I’m not an econ major but I’m going to give you my theory anyway.
We’ve been circling the drain on a major global recession for two years. We’ve been avoiding it through sheer denial.
Nobody ever mentions it, but tech stocks were the first to take a beating in 2008. The reason is that they’re actually kinda worthless and just a place where billionaires gamble the way trust fund kids do with cryptocurrency. There’s just not really that much collateral in digital property. Unlike land, it’s value can just disappear overnight if people decide it’s uncool.
When asset managers are about to be called on their bets and have to find money somewhere, the first thing they’ll do is sell tech shares to bail out other investments. Houses will always have some value even if you end up having to manage it yourself, whereas any social network risks going the way of MySpace.
Twitter being in trouble isn’t just a sign that twitter is in trouble, but that investors need that money for something safer, and if they’re looking for something safer that may mean sheer denial isn’t working anymore.
Exactly. What the banks are doing are selling “loans”. Musk has to pay those loans back quote/unquote someday. If the loan is good, you hold on to it as a bank because the interest makes you money. If the loan is bad, you sell it so that you can get some of your money back and make the collection of the loan someone else’s problem.

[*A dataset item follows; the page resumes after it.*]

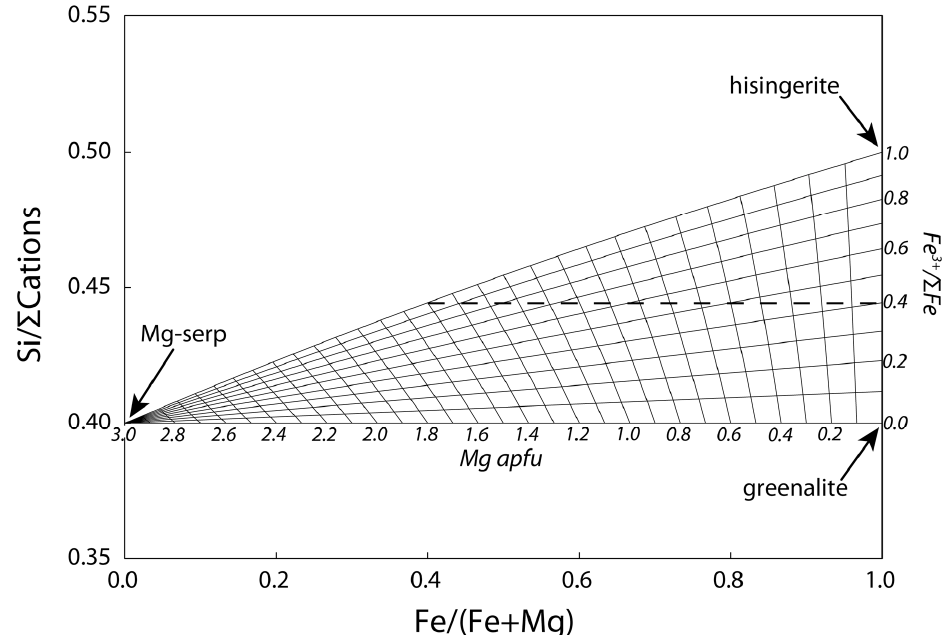
Figure 1. Possible composition space for Mg–serpentine/greenalite/hisingerite solid solutions. Note that the upper compositional limit is slightly curved concave down. Isopleths for Mg and Fe 3+ / Σ Fe refer to a formula unit containing two silicon atoms. The horizontal dashed line at Si/ Σ Cations = 0.444 represents the lower 50% boundary of hisingerite compositions.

Banks will do this for a number of reasons:
Now for everyone else, what the parent to this comment is indicating is the second option in that list. Having to create some cold hard cash suddenly. Usually, there’s a cyclical nature to needing greenbacks by the fistful, but like everything that’s not always true. Something can “happen” and you have a sudden need to have cash in hand pronto. Good way to get that cash is to start selling low hanging fruit if you have it.
Something like the Twitter loan is a good pitch for low hanging fruit. Musk is terrible at paying the loan back, Twitter is likely to default one day, but Musk suddenly has direct access to some pretty corrupt as fuck ways to actually pay that loan back. From what I’ve read in the article, the sell price is something like 90 to 95 cents on the dollar. So not a huge discount, this ain’t a fire sale.
But banks might want to offload Musk from their sheets just in case that money is something someone might later investigate. Like that 95 cents on the dollar price is “We think Musk is good for it, but we likely don’t actually want his money.” So you can make that federal investigation in 2033 someone else’s problem, by selling the loan today. The big bank makes about 95% of the original amount back and when Musk goes to pay his loan in Russian Blood Rubles, it’ll be to a bank that get investigated that isn’t <<insert some large bank that would “NEVER” think to take conflicted money>>.
That’s one theory. But there could be something on the horizon. Something that isn’t right around the corner, but coming up in the distance that the banks want to have cash on hand for. Usually you see a much larger discount, like 60 cents on the dollar, for “holy shit, this stuff is toxic but we need to offload it discreetly before everyone else wises up.”
I don’t think point one and three apply to Musk’s particular set of loans. But who knows?! Only the bankers do.
I’m sorry for being a pedantic loser but you don’t need to use quote/unquote in text form—you can simply put quotes around the word. We use it in speech to convey that a word or phrase is quoted.
I.e. ”someday”
On the one hand, yes.
On the other hand, even if it is unnecessary effort, spelling it out can be a form of rhetorical emphasis distinct from simply putting it in quotes.
My theory is more based on vibes and multiple continuous layoffs from the majority companies over the last few years.